*What you will do*
Write the data below out again, with each line matching the original.

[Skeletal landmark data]
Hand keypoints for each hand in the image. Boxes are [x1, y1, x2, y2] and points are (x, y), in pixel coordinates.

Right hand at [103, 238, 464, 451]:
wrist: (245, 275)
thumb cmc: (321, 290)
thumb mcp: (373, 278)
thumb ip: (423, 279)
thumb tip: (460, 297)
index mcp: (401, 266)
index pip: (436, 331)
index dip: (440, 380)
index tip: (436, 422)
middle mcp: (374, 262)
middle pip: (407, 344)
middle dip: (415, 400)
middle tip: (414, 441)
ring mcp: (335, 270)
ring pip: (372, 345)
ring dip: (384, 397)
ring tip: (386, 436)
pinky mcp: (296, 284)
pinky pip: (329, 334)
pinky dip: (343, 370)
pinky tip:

*Result below*
Hand keypoints for each hand in the image. Boxes are [x1, y1, x2, y2] and points are (x, y), in pixel coordinates.

Right hand at [103, 238, 464, 451]:
wrist: (245, 275)
thumb cmc: (321, 290)
thumb mcp: (373, 278)
thumb ip: (423, 279)
thumb tip: (460, 297)
index mcp: (401, 266)
index pip: (436, 331)
index dip: (440, 380)
index tip: (436, 422)
middle mcp: (374, 262)
middle pip: (407, 344)
middle dip: (415, 400)
middle tip: (414, 441)
ring mcp: (335, 270)
ring pip: (372, 345)
ring dip: (384, 397)
ring tip: (386, 436)
pinky mcp: (296, 284)
pinky pip: (329, 334)
pinky dip: (343, 370)
pinky tip:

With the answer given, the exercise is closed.